Confesso que fiquei decepcionada. Eu esperava algo musical, ou ao menos crocante a ponto de fazer algum barulho. É pra ser uma sinfonia!
Mas não.
Nem um sonzinho sequer.

Tuesday, January 20, 2009

Dicas União para uma vida melhor

Eu tenho mania de ler coisas. Todas elas. Inclusive sachês de açúcar. E foi lendo tais sachês que me deparei com pequenas sugestões de como ser uma pessoa mais feliz, e aí resolvi fazer um balanço da minha vida (menos) baseado nos sachês de açúcar. Me senti um ser muito patético depois dessa frase, mas vamos lá:

Plante uma árvore.
Hm. Eu plantei uma vez. Mas ela morreu. Conta mesmo assim? Será que eu devo plantar outra? Meus pais não vão gostar se eu simplesmente plantar uma árvore ali no quintal. Tá, talvez "plantar uma árvore" seja simbólico, tipo aquelas boas ações que as pessoas dizem que é uma árvore plantada. Não dizem? Ah, é semente? Tá, próximo sachê, vai.

Vá a mais lugares.
Ih. Adoro ficar em casa, quieta com um livro, ou jogada no sofá vendo um filme ou algum episódio repetido de série. Não quero ir a mais lugares, não.

Coma mais sobremesas.
É... tá. Já que isso vai deixar minha vida melhor, como sim. Bolacha recheada depois do almoço vale?

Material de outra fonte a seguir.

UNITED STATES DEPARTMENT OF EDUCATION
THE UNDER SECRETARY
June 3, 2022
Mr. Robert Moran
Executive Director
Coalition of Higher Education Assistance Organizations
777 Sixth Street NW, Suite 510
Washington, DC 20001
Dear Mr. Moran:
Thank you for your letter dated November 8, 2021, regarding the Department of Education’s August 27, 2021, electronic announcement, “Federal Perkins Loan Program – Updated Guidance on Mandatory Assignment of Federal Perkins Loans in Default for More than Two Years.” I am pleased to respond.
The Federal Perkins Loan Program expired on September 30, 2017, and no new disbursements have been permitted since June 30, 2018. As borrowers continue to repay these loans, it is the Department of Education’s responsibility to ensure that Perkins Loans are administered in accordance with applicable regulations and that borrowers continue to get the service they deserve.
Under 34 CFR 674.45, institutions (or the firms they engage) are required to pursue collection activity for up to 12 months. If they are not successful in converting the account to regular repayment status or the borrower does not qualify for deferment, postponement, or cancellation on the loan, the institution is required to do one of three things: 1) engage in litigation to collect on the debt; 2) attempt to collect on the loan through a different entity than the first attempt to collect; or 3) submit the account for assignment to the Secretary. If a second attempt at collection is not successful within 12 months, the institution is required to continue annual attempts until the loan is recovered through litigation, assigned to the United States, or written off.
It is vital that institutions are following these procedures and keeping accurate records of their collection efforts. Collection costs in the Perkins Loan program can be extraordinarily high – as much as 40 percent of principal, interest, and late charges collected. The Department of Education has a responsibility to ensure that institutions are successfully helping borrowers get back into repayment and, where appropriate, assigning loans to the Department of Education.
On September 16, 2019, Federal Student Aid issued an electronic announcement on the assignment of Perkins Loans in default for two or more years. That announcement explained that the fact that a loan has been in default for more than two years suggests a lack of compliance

Dance mais. (ou "Dê mais morangos para a sua companheira", vide imagem abaixo)
Não sei dançar. Sério. É a coisa mais constrangedora do mundo eu tentando dançar.

Abrace mais amigos. (ou "Beba mais suco", vide imagem acima)
Isso significa fazer mais amigos. E fazer mais amigos é tããão trabalhoso. Eu gosto dos meus amigos, eles são legais.

Tire mais fotos.
Ah! Isso eu tenho feito, foi minha resolução de ano novo. Juro. Só que aí o carregador das pilhas estragou, então minha câmera está ali temporariamente abandonada e eu parei de tirar mais fotos. Sério, resolução de ano novo é uma coisa feita pra não dar certo. Dessa vez eu estava mesmo comprometida com a causa e aí o universo conspirou.

Apaixone-se mais vezes.
Como bem disse minha colega de trabalho esses dias: "aaaah não, apaixonar não! Dá muita dor no cérebro."

Resultado do balanço:
Meu estilo de vida seria severamente reprovado pelo Açúcar União. Sou uma pessoa triste e deprimente para quem convive comigo.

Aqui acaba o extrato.